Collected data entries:
— Start —

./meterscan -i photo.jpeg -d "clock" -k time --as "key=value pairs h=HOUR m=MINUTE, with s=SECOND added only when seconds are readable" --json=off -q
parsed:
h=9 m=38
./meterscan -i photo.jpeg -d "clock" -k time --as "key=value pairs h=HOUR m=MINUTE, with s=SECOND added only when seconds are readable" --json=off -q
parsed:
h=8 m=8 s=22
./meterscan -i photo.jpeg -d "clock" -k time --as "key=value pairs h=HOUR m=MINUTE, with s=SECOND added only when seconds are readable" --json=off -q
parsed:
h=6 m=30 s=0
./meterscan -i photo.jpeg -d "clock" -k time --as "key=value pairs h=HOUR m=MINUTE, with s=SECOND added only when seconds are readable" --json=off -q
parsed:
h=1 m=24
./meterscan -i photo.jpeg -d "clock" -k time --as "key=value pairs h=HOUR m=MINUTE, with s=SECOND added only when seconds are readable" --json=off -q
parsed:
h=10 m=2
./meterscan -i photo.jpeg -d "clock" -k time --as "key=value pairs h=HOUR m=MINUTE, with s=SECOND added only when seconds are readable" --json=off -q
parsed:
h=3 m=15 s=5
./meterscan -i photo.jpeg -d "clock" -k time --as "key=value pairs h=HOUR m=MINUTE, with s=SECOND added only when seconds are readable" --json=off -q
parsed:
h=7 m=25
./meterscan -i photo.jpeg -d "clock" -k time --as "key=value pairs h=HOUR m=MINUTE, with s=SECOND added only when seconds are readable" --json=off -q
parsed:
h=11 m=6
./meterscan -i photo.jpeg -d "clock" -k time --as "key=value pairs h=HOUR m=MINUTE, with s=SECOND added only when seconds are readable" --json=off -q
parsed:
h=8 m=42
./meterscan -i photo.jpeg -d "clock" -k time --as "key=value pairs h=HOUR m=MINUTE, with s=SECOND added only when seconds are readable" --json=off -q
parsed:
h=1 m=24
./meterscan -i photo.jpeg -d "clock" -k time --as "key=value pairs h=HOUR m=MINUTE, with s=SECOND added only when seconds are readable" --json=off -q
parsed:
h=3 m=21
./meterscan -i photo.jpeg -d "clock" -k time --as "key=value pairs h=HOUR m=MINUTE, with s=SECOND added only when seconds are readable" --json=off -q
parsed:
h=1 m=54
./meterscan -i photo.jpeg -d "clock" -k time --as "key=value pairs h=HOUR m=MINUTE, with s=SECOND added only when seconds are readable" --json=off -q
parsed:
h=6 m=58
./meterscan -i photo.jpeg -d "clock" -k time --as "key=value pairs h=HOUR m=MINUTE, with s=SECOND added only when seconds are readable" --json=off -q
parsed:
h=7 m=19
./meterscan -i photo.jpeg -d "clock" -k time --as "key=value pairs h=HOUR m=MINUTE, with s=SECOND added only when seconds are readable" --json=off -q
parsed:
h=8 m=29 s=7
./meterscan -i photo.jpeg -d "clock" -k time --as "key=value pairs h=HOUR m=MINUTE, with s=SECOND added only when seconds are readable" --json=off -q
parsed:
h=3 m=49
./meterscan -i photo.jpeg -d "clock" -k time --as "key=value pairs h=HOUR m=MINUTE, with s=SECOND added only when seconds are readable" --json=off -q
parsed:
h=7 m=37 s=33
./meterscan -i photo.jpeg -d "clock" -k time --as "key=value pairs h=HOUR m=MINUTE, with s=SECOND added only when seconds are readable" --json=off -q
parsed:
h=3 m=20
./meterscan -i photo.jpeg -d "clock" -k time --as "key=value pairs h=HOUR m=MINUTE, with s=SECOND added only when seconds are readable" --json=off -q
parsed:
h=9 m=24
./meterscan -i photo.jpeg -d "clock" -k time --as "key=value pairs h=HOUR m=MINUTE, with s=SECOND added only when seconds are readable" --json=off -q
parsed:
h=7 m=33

— End —

» WRITTEN EXERCISE:
Please format the records above as a two-column CSV with the header row command,output. Give one row per record, and put each value in its own quoted field with any line breaks replaced by spaces.

» THE RESPONSE:
command,output
"./meterscan -i photo.jpeg -d ""clock"" -k time --as ""key=value pairs h=HOUR m=MINUTE, with s=SECOND added only when seconds are readable"" --json=off -q parsed:","h=9 m=38"
"./meterscan -i photo.jpeg -d ""clock"" -k time --as ""key=value pairs h=HOUR m=MINUTE, with s=SECOND added only when seconds are readable"" --json=off -q parsed:","h=8 m=8 s=22"
"./meterscan -i photo.jpeg -d ""clock"" -k time --as ""key=value pairs h=HOUR m=MINUTE, with s=SECOND added only when seconds are readable"" --json=off -q parsed:","h=6 m=30 s=0"
"./meterscan -i photo.jpeg -d ""clock"" -k time --as ""key=value pairs h=HOUR m=MINUTE, with s=SECOND added only when seconds are readable"" --json=off -q parsed:","h=1 m=24"
"./meterscan -i photo.jpeg -d ""clock"" -k time --as ""key=value pairs h=HOUR m=MINUTE, with s=SECOND added only when seconds are readable"" --json=off -q parsed:","h=10 m=2"
"./meterscan -i photo.jpeg -d ""clock"" -k time --as ""key=value pairs h=HOUR m=MINUTE, with s=SECOND added only when seconds are readable"" --json=off -q parsed:","h=3 m=15 s=5"
"./meterscan -i photo.jpeg -d ""clock"" -k time --as ""key=value pairs h=HOUR m=MINUTE, with s=SECOND added only when seconds are readable"" --json=off -q parsed:","h=7 m=25"
"./meterscan -i photo.jpeg -d ""clock"" -k time --as ""key=value pairs h=HOUR m=MINUTE, with s=SECOND added only when seconds are readable"" --json=off -q parsed:","h=11 m=6"
"./meterscan -i photo.jpeg -d ""clock"" -k time --as ""key=value pairs h=HOUR m=MINUTE, with s=SECOND added only when seconds are readable"" --json=off -q parsed:","h=8 m=42"
"./meterscan -i photo.jpeg -d ""clock"" -k time --as ""key=value pairs h=HOUR m=MINUTE, with s=SECOND added only when seconds are readable"" --json=off -q parsed:","h=1 m=24"
"./meterscan -i photo.jpeg -d ""clock"" -k time --as ""key=value pairs h=HOUR m=MINUTE, with s=SECOND added only when seconds are readable"" --json=off -q parsed:","h=3 m=21"
"./meterscan -i photo.jpeg -d ""clock"" -k time --as ""key=value pairs h=HOUR m=MINUTE, with s=SECOND added only when seconds are readable"" --json=off -q parsed:","h=1 m=54"
"./meterscan -i photo.jpeg -d ""clock"" -k time --as ""key=value pairs h=HOUR m=MINUTE, with s=SECOND added only when seconds are readable"" --json=off -q parsed:","h=6 m=58"
"./meterscan -i photo.jpeg -d ""clock"" -k time --as ""key=value pairs h=HOUR m=MINUTE, with s=SECOND added only when seconds are readable"" --json=off -q parsed:","h=7 m=19"
"./meterscan -i photo.jpeg -d ""clock"" -k time --as ""key=value pairs h=HOUR m=MINUTE, with s=SECOND added only when seconds are readable"" --json=off -q parsed:","h=8 m=29 s=7"
"./meterscan -i photo.jpeg -d ""clock"" -k time --as ""key=value pairs h=HOUR m=MINUTE, with s=SECOND added only when seconds are readable"" --json=off -q parsed:","h=3 m=49"
"./meterscan -i photo.jpeg -d ""clock"" -k time --as ""key=value pairs h=HOUR m=MINUTE, with s=SECOND added only when seconds are readable"" --json=off -q parsed:","h=7 m=37 s=33"
"./meterscan -i photo.jpeg -d ""clock"" -k time --as ""key=value pairs h=HOUR m=MINUTE, with s=SECOND added only when seconds are readable"" --json=off -q parsed:","h=3 m=20"
"./meterscan -i photo.jpeg -d ""clock"" -k time --as ""key=value pairs h=HOUR m=MINUTE, with s=SECOND added only when seconds are readable"" --json=off -q parsed:","h=9 m=24"
"./meterscan -i photo.jpeg -d ""clock"" -k time --as ""key=value pairs h=HOUR m=MINUTE, with s=SECOND added only when seconds are readable"" --json=off -q parsed:","h=7 m=33"